### [EXTRACT PROVIDED]
Passwords — never put passwords in the config file. Use:

  • PCRD_SOURCE_PASSWORD environment variable
  • PCRD_TARGET_PASSWORD environment variable
  • ~/.pgpass (standard PostgreSQL password file)

Quick reference: column change options

In columns: Effect
type: bigint Change type; keep name
rename: new_name Rename; keep type
type: bigint, rename: new_name Change type AND rename
drop: true Exclude from target entirely
(no entry) Copy exactly as-is

Supported type changes

Cast Safety
smallint/integer → bigint Always safe
varchar(n) → text Always safe
timestamp → timestamptz Always safe
integer/bigint → numeric Always safe
bigint → integer Validated (range check)
text/varchar → varchar(n) Validated (length check)
float8 → float4 Validated (warn only)
timestamptz → timestamp Validated (warn only — timezone lost)

Run pcrd migrate --preflight-only to see the full safety report and generated DDL before committing.


CLI Reference

pcrd --version

pcrd --version    # or: pcrd -v
# → pcrd 0.1.0

pcrd analyze

Analyze column padding for source tables. Read-only.

pcrd analyze [--config FILE] [--table TABLE] [--compare-target]
  • --table TABLE — analyze only this table (default: all tables in config)
  • --compare-target — connect to target and show source vs. target side-by-side, including type changes, renames, added/dropped columns, and padding delta

Example output:

Table: public.listings  (50,000 rows)

  Current layout:
  ┌─────────────────────┬──────────────────┬───────┬──────────┬────────────────┐
  │ Column              │ Type             │ Align │ Size     │ Padding before │
  ├─────────────────────┼──────────────────┼───────┼──────────┼────────────────┤
  │ id                  │ integer          │ 4B    │ 4        │ —              │
  │ active              │ boolean          │ 1B    │ 1        │ —              │
  │ listed_at           │ timestamp        │ 8B    │ 8        │ ← 1 wasted     │
  ...

### [WHAT THIS TASK INVOLVES]
Please name the command that the pcrd documentation says shows the full safety report and generated DDL before committing.

### [RECORDS SHOWN]
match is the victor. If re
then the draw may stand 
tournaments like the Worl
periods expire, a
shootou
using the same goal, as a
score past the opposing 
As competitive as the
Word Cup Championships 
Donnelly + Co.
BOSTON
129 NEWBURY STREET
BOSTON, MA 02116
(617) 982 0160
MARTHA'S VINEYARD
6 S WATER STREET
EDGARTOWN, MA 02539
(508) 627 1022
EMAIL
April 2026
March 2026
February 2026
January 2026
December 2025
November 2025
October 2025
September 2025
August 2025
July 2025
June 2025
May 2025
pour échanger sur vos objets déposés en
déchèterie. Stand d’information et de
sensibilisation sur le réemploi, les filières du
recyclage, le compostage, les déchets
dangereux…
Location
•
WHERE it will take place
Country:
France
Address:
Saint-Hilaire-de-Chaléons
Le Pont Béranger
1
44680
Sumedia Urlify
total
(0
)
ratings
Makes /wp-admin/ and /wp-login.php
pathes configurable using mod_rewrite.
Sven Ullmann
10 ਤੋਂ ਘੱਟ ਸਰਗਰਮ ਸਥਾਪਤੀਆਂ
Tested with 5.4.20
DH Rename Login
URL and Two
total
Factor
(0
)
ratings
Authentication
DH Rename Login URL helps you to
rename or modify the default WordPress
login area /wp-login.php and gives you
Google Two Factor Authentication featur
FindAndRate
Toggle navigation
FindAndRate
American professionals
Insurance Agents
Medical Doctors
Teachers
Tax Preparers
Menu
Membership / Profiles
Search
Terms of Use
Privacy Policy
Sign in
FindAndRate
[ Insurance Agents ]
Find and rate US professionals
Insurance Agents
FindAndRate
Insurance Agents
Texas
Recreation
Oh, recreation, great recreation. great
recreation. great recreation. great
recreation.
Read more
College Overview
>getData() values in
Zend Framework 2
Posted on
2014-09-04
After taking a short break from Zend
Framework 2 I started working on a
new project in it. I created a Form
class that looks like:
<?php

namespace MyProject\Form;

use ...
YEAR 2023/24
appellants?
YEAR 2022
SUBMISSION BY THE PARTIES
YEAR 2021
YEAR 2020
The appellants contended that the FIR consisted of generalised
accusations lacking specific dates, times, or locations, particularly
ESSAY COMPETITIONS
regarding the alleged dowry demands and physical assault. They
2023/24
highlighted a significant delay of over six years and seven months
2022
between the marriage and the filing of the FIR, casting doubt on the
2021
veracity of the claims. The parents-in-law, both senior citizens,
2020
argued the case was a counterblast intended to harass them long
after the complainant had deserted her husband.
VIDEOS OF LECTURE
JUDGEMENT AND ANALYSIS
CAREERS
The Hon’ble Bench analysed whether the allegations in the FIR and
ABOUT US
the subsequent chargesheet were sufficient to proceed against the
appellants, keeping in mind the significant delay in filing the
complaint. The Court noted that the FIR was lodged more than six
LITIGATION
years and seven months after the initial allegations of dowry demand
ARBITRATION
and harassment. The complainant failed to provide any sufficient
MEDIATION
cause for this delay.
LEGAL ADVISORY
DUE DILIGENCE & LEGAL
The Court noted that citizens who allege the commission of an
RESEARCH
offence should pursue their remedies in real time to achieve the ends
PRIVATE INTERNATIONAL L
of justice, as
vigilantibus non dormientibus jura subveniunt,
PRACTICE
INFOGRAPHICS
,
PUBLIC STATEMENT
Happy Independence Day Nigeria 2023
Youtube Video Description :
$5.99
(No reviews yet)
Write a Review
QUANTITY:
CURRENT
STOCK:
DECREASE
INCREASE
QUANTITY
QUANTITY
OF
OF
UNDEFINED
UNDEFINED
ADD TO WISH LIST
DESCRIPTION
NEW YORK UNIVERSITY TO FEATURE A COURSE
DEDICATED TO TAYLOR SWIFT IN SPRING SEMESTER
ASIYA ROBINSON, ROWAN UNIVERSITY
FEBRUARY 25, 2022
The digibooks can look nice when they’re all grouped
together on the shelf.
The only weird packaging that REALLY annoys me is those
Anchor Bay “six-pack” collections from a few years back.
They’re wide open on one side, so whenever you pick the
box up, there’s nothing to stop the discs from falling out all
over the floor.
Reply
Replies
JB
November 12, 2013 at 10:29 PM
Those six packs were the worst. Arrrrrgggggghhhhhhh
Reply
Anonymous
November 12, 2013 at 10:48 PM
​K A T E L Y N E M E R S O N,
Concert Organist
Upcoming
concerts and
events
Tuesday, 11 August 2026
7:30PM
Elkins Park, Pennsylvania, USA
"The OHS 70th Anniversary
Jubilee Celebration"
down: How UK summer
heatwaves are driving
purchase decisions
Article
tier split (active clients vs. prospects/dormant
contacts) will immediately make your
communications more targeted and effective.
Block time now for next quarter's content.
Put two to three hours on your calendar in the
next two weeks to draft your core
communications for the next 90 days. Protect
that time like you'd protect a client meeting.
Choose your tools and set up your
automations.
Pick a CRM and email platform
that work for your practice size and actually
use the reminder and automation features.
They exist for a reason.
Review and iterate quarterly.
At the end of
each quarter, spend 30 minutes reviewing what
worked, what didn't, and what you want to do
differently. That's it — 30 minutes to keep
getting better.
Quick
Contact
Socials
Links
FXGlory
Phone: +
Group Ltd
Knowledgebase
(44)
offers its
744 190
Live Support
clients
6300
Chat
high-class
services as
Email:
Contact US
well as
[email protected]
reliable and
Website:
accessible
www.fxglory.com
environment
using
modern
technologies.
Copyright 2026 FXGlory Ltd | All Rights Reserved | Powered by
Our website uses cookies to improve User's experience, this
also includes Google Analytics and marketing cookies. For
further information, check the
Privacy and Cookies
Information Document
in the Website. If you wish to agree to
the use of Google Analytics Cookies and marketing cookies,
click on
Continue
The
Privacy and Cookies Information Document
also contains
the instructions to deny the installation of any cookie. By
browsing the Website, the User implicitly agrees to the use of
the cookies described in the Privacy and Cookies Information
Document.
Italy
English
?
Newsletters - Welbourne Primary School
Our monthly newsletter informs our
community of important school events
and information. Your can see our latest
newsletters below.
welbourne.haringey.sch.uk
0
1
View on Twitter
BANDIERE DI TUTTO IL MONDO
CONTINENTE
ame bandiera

### [WORKED SOLUTION]
pcrd migrate --preflight-only